I know that getting everything to flow naturally and feeling like I’m giving my patients more attention than the computer screen will take time. Another part of the problem is that our EHR system is not designed for Ob/GYN use. For example, I do STD testing on at least 50% of my patients, but there is no obvious place to document these labs. This will require necessary adjustments and additions to the system.
I’m currently dreading the moment when our patient volume will return to normal. I doubt that the time allotted for EHR transition is enough for any of the providers to really improve their data entry time. I fear that this will translate into longer wait times and increasing patient dissatisfaction.
Eventually all paper charts will be removed from the building, so everything important must be flagged to scan into the system before the chart disappears. I worry that we will miss scanning something crucial that will affect patient care.
I also feel that there are many ways in which EHRs have already made my job easier and more efficient.
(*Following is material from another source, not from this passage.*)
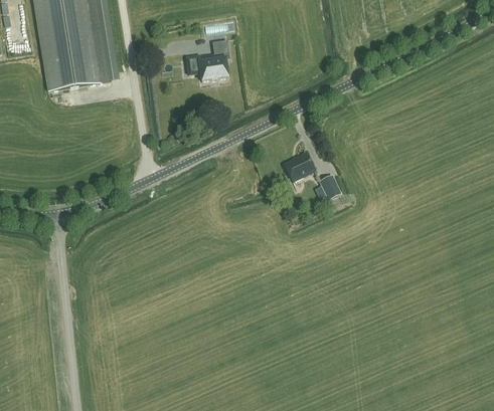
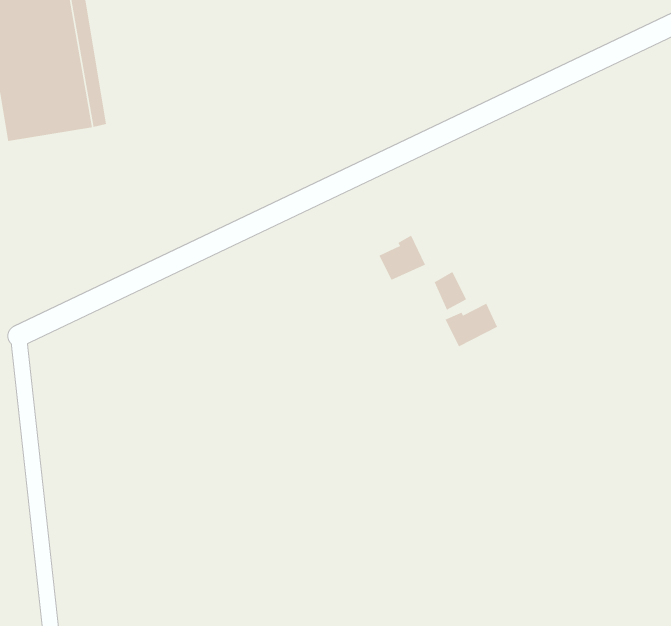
building: [186,39,222,81] -> none
building: none -> [445,303,498,347]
I love the ease of e-prescribing, and having remote access to charts and prenatal records while on-call on weekends or holidays. This wwill make phone triage a lot simpler. EHR use also eliminates much redundancy and double charting.
EHR use will eventually become routine practice, and I’ll appreciate its convenience and benefits. In the meantime, getting there is the hard part.
Robyn Carlisle, MSN, CNM, WHNP, works as a full-scope midwife at University Doctors and Kennedy University Hospital in Sewell, N.J.